Eur J Pediatr. 2026 Jun 23;185(7):518. doi: 10.1007/s00431-026-07195-9.
ABSTRACT
Children with asthma commonly present with multiple allergic comorbidities; however, the quantitative dose-response relationship between cumulative allergic burden and lung function has not been established in pediatric populations. This retrospective cross-sectional study included 264 treatment-naive children with asthma aged 4-16 years. An allergy burden score (ABS) was constructed using a cumulative disease count strategy incorporating allergic rhinitis, atopic dermatitis, food allergy, drug allergy, and family history of allergic disease. Multivariable linear regression and restricted cubic spline (RCS) analyses assessed dose-response relationships between ABS and FEV1% predicted. Bootstrap-based statistical decomposition examined the contribution of type 2 inflammatory markers, and logistic regression assessed the odds of lung function abnormality. In the fully adjusted model, each 1-point increase in ABS was associated with a 3.03% decrease in FEV1% predicted (95% CI: – 3.77 to – 2.29; P < 0.001).
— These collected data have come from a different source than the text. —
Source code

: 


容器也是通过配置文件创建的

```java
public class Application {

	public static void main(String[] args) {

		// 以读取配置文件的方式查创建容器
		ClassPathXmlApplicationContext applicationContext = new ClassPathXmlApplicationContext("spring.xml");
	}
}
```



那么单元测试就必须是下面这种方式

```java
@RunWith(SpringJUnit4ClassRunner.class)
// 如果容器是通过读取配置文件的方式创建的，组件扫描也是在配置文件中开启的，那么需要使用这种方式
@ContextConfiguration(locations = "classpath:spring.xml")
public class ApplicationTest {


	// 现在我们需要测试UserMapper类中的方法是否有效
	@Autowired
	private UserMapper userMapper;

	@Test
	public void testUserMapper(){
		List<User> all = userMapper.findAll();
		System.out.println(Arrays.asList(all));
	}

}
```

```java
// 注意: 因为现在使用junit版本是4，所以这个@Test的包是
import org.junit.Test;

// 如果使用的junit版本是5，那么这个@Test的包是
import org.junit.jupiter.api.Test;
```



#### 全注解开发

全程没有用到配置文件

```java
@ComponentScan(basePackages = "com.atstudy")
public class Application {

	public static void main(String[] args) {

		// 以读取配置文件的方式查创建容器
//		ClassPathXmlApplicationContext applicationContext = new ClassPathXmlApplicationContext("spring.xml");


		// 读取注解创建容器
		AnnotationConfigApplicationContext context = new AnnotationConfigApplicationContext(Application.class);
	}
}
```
RCS analysis indicated significant nonlinearity (P for nonlinearity < 0.001), with accelerated decrease at ABS ≥ 3. Type 2 inflammatory markers accounted for only 2.7% of the statistically decomposed total association. Each 1-point increase in ABS was associated with 43% higher odds of lung function abnormality (adjusted OR = 1.43, 95% CI: 1.07-1.94).
CONCLUSION: A dose-response association exists between cumulative allergic comorbidity burden and lung function impairment in treatment-naive children with asthma. Peripheral type 2 inflammatory markers explain only a small proportion of this association, suggesting additional contributing mechanisms. The ABS may warrant further evaluation as a simple clinical indicator for identifying children with greater lung function impairment, pending prospective multicenter validation.
TRIAL REGISTRATION: Not applicable. As a retrospective cross-sectional study, this research analyzed existing medical records without prospective assignment of interventions by the research team, and therefore does not meet the WHO criteria for clinical trial registration.
WHAT IS KNOWN: • Allergic comorbidities are prevalent in children with asthma and associated with worse clinical outcomes. The quantitative dose-response relationship between cumulative allergic burden and lung function has not been established in pediatric populations.
WHAT IS NEW: • Each 1-point increase in the Allergy Burden Score (ABS) was associated with a 3.03% decrease in FEV1% predicted, with a nonlinear threshold effect at ABS ≥ 3. Type 2 inflammatory markers collectively accounted for only 2.7% of the total association, suggesting that mechanisms beyond peripheral type 2 inflammation may be involved.